I am trying to parse this website: http://www.takeuchi-cycle.com/category/激安中古自転車情報/
import bs4
import requests
target_url = "http://www.takeuchi-cycle.com/category/激安中古自転車情報/"
response = requests.get(target_url)
response.raise_for_status()
I then soupify it:
soup = bs4.BeautifulSoup(response.text)
However, when I try to do soup.find("div", {"id": "maincolumn"})
, I get the following:
<div id="maincolumn">
<div class="post">
<h2>Not Found</h2>
<div class="entry">
<p>Sorry, but you are looking for something that isn't here.</p>
</div>
</div>
</div
This bit appears neither on the website nor in soup.prettify(). Instead, all the listings appear. soup.select("div")
and soup.findAll("div", class_="post")
return similar things too. html5lib
does not work, and I cannot access lxml.parser
even though I have lxml installed.
What is causing this, and what can I do to make it work?

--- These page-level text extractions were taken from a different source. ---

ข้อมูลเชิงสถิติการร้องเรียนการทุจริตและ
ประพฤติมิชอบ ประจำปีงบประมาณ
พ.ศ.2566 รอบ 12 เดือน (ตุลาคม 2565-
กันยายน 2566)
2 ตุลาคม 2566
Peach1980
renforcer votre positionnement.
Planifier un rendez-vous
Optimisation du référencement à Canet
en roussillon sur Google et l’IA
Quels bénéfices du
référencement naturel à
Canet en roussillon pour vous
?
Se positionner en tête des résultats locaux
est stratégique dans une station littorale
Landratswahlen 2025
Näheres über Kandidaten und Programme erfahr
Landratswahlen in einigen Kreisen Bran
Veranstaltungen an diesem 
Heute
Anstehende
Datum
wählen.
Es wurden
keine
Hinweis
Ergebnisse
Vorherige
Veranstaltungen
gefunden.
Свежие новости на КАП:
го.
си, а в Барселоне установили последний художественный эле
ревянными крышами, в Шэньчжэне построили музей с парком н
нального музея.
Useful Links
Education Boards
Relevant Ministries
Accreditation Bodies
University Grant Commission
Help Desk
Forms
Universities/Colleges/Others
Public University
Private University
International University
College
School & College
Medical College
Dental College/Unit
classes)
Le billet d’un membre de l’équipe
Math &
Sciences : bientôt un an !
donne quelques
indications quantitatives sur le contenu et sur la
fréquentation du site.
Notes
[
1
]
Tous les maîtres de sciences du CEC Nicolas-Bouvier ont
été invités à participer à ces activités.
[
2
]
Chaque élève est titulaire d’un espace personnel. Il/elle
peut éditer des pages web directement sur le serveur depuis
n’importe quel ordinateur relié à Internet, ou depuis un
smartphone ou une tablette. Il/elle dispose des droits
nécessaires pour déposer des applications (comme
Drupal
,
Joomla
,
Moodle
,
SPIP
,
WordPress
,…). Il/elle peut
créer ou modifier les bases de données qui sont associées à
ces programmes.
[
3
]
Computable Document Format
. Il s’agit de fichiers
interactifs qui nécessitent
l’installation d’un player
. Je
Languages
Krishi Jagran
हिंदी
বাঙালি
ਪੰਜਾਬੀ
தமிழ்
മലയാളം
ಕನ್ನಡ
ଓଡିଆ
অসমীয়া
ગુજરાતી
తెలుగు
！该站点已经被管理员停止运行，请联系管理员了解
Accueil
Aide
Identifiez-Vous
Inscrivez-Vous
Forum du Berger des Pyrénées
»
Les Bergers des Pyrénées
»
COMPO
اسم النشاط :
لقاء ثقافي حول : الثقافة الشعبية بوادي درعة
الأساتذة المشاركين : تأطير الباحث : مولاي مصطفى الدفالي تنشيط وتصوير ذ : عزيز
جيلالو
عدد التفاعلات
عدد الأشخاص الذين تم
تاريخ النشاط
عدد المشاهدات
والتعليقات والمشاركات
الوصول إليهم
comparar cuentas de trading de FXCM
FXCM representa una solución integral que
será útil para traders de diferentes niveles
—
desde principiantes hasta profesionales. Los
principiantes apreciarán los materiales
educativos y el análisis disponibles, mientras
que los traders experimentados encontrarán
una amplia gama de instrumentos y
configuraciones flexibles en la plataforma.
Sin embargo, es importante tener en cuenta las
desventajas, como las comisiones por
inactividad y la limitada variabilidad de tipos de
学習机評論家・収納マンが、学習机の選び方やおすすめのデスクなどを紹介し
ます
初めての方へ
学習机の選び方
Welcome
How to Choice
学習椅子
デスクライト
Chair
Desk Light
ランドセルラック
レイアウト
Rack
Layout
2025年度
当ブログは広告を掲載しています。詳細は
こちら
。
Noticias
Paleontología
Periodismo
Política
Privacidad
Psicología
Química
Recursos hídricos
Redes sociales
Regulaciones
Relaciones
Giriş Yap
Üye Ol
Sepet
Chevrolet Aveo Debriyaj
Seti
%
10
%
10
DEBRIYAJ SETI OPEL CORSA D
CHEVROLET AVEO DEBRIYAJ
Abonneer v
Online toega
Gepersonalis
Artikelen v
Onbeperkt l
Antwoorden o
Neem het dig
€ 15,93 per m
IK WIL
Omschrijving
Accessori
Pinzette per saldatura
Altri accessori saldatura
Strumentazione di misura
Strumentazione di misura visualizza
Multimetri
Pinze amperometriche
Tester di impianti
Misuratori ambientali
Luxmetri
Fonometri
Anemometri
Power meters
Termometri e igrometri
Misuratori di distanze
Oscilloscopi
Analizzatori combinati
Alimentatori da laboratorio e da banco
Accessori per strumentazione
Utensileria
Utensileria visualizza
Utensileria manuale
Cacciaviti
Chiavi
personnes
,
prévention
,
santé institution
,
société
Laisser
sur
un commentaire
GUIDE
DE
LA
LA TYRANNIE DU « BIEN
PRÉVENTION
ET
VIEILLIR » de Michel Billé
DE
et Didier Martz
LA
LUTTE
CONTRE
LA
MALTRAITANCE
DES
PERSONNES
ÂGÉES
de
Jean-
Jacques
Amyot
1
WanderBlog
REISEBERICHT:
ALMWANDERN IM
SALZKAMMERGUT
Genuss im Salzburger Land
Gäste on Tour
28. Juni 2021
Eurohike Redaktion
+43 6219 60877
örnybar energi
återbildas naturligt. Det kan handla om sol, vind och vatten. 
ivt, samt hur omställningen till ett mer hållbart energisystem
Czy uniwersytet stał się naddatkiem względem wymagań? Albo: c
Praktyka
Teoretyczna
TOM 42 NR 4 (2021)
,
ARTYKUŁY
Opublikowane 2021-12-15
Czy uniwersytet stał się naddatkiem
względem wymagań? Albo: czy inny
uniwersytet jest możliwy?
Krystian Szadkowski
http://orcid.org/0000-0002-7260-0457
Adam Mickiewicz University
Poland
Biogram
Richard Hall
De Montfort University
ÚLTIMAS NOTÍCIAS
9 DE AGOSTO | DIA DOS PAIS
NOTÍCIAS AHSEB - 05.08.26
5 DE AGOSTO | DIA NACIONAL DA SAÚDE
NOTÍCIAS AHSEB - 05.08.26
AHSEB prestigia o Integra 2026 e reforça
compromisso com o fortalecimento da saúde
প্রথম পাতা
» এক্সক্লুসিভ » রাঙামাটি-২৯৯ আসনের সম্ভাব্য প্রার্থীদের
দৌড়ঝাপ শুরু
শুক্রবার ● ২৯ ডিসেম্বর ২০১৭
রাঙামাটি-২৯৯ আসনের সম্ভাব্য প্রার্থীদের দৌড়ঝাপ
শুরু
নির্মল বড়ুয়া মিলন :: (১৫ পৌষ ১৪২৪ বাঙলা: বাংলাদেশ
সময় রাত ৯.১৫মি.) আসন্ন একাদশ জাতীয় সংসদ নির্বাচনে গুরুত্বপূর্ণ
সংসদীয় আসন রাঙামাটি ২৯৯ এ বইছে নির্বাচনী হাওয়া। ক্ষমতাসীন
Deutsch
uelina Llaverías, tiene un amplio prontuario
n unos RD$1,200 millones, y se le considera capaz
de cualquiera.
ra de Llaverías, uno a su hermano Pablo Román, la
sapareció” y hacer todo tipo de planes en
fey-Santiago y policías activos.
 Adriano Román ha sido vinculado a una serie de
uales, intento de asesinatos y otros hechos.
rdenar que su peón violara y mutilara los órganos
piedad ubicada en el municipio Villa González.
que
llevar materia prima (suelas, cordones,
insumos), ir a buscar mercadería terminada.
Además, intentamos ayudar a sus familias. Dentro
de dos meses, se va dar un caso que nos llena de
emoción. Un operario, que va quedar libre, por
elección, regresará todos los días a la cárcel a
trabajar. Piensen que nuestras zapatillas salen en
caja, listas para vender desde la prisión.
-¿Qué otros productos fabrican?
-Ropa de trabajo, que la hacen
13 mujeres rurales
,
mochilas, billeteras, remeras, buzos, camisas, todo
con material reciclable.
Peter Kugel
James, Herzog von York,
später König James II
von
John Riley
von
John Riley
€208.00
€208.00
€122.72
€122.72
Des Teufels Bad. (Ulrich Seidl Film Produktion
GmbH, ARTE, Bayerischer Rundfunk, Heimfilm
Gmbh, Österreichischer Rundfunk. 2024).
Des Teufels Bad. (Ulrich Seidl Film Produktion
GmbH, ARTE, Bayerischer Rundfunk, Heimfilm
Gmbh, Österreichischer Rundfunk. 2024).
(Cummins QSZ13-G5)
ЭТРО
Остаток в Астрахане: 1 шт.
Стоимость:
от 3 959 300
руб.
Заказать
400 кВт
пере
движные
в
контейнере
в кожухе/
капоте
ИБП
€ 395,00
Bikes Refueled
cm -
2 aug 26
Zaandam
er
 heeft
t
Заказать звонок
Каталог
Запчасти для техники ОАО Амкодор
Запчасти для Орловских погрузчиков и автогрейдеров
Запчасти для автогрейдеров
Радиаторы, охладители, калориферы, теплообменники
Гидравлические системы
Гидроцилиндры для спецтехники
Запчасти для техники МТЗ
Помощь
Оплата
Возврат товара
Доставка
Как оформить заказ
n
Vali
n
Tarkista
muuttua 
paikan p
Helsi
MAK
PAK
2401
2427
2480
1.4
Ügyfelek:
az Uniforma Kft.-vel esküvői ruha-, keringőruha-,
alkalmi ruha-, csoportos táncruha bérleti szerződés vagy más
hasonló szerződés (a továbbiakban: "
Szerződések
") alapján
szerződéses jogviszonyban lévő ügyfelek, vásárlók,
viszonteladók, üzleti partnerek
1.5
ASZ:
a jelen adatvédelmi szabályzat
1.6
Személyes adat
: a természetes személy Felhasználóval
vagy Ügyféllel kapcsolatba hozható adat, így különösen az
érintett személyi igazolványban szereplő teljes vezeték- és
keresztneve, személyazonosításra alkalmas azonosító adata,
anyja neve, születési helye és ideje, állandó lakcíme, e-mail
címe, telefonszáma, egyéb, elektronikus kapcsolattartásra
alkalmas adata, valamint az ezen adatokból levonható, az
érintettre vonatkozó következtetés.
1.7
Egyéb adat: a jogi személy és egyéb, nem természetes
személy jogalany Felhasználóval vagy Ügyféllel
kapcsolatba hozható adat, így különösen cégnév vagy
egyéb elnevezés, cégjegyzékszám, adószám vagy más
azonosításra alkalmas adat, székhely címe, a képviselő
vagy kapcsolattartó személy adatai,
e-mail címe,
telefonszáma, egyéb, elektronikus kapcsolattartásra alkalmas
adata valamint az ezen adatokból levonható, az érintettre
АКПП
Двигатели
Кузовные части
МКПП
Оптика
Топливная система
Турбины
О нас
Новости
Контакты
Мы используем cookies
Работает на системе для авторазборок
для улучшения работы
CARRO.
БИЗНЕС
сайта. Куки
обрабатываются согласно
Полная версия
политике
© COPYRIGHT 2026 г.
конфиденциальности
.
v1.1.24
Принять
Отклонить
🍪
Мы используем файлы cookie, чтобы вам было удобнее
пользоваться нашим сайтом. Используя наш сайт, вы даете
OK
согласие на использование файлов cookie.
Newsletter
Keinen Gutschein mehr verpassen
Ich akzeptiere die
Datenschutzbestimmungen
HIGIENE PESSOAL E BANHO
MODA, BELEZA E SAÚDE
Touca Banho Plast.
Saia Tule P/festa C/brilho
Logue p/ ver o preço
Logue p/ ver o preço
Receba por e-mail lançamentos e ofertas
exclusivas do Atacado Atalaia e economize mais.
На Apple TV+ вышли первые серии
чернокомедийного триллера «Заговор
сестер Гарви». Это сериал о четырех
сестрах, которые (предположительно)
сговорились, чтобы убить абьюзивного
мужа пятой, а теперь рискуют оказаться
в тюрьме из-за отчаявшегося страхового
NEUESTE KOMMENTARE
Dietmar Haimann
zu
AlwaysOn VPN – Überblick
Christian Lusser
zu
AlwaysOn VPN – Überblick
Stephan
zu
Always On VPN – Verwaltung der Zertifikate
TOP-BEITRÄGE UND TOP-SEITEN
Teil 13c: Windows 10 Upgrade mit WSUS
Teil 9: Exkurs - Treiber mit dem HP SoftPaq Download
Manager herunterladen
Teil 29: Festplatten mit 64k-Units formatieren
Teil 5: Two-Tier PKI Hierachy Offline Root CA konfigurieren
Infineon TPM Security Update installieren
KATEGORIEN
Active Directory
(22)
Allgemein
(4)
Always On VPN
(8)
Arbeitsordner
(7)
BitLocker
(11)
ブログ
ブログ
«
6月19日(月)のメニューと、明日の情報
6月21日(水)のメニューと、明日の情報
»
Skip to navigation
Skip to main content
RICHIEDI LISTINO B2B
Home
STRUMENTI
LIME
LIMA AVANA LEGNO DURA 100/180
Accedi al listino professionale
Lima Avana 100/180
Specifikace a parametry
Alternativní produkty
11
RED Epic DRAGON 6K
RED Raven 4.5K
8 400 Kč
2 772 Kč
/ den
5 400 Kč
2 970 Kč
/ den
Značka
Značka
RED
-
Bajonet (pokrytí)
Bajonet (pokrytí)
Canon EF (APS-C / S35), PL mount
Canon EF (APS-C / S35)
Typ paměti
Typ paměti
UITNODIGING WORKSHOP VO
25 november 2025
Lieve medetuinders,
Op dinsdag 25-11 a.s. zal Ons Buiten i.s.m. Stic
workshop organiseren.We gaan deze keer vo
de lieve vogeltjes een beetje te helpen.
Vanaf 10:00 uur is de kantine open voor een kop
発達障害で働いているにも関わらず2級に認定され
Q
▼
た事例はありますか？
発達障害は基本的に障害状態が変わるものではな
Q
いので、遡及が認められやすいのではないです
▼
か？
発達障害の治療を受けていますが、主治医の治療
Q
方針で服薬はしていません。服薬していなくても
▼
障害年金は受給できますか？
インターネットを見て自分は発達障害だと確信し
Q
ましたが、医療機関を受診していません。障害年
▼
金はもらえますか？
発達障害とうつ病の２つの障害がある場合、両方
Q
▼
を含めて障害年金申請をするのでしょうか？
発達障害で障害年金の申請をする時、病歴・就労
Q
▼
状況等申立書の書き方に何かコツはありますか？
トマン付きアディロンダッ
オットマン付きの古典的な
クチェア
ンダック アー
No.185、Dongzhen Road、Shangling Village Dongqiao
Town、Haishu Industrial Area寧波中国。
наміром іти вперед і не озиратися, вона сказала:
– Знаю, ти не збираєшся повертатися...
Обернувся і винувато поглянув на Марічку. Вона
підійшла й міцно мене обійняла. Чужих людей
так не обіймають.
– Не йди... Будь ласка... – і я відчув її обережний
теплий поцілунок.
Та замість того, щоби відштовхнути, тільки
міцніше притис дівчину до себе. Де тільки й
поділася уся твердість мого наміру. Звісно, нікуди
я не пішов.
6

edit: Changing the URL to http://www.takeuchi-cycle.com/category/%E6%BF%80%E5%AE%89%E4%B8%AD%E5%8F%A4%E8%BB%8A%E6%83%85%E5%A0%B1/ makes it work. But the content for both is identical except for the title. The first one says "page not found", I guess because it couldn't find the useragent, while the other says "For PC." The question remains, though.